*** Block opens ***

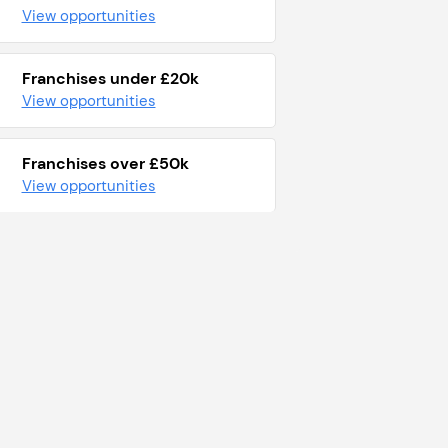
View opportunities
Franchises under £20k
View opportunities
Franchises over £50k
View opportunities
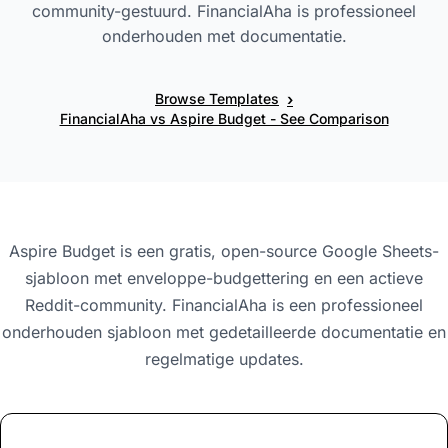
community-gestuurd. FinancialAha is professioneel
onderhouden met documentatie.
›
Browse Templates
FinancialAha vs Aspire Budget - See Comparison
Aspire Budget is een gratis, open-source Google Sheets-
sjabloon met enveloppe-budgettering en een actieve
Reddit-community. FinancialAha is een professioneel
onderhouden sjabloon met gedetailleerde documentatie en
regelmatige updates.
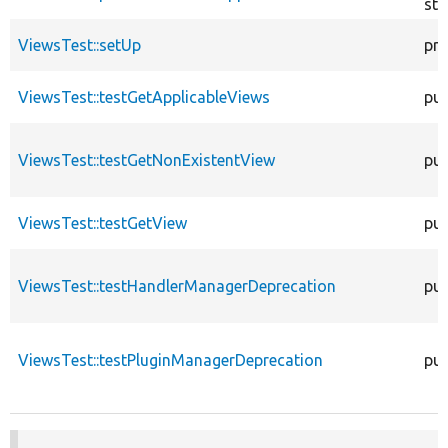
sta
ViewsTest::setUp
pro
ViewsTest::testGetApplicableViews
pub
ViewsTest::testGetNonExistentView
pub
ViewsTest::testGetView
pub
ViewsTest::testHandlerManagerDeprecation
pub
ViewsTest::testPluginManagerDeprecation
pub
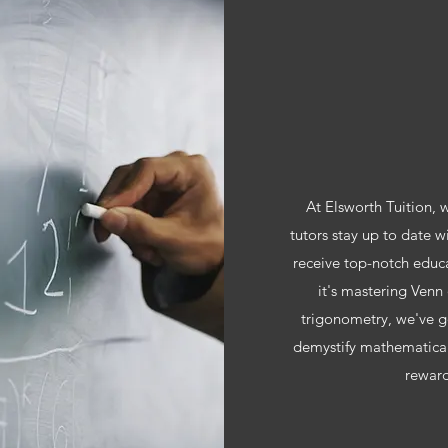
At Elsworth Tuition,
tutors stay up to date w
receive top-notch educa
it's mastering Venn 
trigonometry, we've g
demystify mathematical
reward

*** Block closes ***

_Your instructions_
Leave the images out as you retype each line of the material exactly.

_Reply to the exercise_
View opportunities
Franchises under £20k
View opportunities
Franchises over £50k
View opportunities
community-gestuurd. FinancialAha is professioneel
onderhouden met documentatie.
›
Browse Templates
FinancialAha vs Aspire Budget - See Comparison
Aspire Budget is een gratis, open-source Google Sheets-
sjabloon met enveloppe-budgettering en een actieve
Reddit-community. FinancialAha is een professioneel
onderhouden sjabloon met gedetailleerde documentatie en
regelmatige updates.
sta
ViewsTest::setUp
pro
ViewsTest::testGetApplicableViews
pub
ViewsTest::testGetNonExistentView
pub
ViewsTest::testGetView
pub
ViewsTest::testHandlerManagerDeprecation
pub
ViewsTest::testPluginManagerDeprecation
pub
At Elsworth Tuition,
tutors stay up to date w
receive top-notch educa
it's mastering Venn 
trigonometry, we've g
demystify mathematical
reward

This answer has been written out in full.